Sigrid Undset won the Nobel Prize for Literature in 1928, one of only 14 female winners (out of 113 Laureates) to this day. A Nobel Laureate, and yet this bookworm had never heard of her until browsing the complete list of Laureates in dismay at how few women appear. In a token effort to begin to rectify the situation, I approached Undset’s ‘masterpiece’ – “Kristin Lavransdatter”.
“Kristin Lavransdatter” is the story of a woman’s life in 14th century Norway. Kristin, the prized eldest child of Lavrans and Ragnfrid, is headstrong and open-hearted in a brutal, harsh world where survival is difficult, where social mores are binding, and where women are possessions. It is a medieval story about expectations – societal, familial, personal.
From an early age, Kristin knows what her role is destined to be.
“‘And you, Kristin – how would you like to offer up this bonny hair and serve Our Lady like these brides I have figured here?’

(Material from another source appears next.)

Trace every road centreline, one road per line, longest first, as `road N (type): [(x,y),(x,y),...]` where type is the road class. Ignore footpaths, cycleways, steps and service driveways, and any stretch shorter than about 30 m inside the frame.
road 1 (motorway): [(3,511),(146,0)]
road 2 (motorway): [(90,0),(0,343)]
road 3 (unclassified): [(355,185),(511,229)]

‘We have no child at home but me,’ answered Kristin. ‘So ’tis like that I must marry. And I trow mother has chests ad lockers with my bridal gear standing ready even now.’
Kristin is a mere seven years old when she has this conversation with a friendly monk; she is wise for her years and wise to the ways of the world.
As Kristin matures and interacts more with the world, she is even more aware of the concept of ‘reputation’ and of the social consequences and assumptions tied to her actions.
“Kristin thought how far away the time was when every soul in the parish had been her friend. Like enough all men knew now that she was a bad daughter. Perhaps they knew yet more about her. It might well be that all believed now there had been some truth in the old talk about her and Arne and Bentein. It might be that she had fallen into the worst ill-fame. She held her head high and passed on toward the church.”
Undset has clearly set out to create a moving portrait of a woman’s life in this time and place, but in doing so, she employs various men as foils, men whose explication brings greater understanding of Kristin herself. Among the most powerful of these portraits, is that of her father; after all, it can be no coincidence that the book’s title highlights the patriarchy of the time, symbolized clearly in the use of patronymics. Lavrans is a father extremely strong and proud, feared and respected, the picture of masculinity in a world that doesn’t value the feminine – and yet he is smitten with his daughters, a gentle bear lavishing love and tenderness on these girl-cubs.
“Marriage – they had wedded him, almost unasked. Friends – he had many, and he had none. War – it had brought him gladness, but there had been no more war – his armour hung there in the loft-room, little used. He had turned farmer. . . . But he had had his daughters – all his living and striving had grown dear to him, because by it he cherished them and made them safe, those soft, tender little beings he had held in his hands.”
“Kristin Lavransdatter” is stereotypically historical fiction. Its vocabulary, its pacing, and its conflicts are inextricably bound to its time. Its value is doubtless universal, but its audience is likely very specific. This book may be a hard sell and, in truth, it was a hard sell to me; I read it mostly out of a sense of obligation, of bookish duty. Though it is the first in a trilogy, the likelihood that I will seek out the remaining volumes is miniscule. That said, however, I am so glad that I tackled this book, and I am grateful that I came away with a strong sense of medieval life in Scandinavia, of historical fiction as a genre, and of feminist ideas in a work of fiction nearly 100 years old and set centuries ago.